- EXERCISE OBJECTIVE: Each line holding the string "oğlu" is to be copied from the data.

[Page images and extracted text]
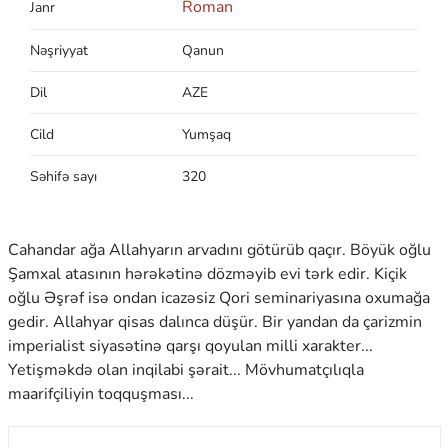
Roman
Janr
Nəşriyyat
Qanun
Dil
AZE
Cild
Yumşaq
Səhifə sayı
320
Cahandar ağa Allahyarın arvadını götürüb qaçır. Böyük oğlu
Şamxal atasının hərəkətinə dözməyib evi tərk edir. Kiçik
oğlu Əşrəf isə ondan icazəsiz Qori seminariyasına oxumağa
gedir. Allahyar qisas dalınca düşür. Bir yandan da çarizmin
imperialist siyasətinə qarşı qoyulan milli xarakter...
Yetişməkdə olan inqilabi şərait... Mövhumatçılıqla
maarifçiliyin toqquşması...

- SOLUTION TO THE PROBLEM:
Cahandar ağa Allahyarın arvadını götürüb qaçır. Böyük oğlu
oğlu Əşrəf isə ondan icazəsiz Qori seminariyasına oxumağa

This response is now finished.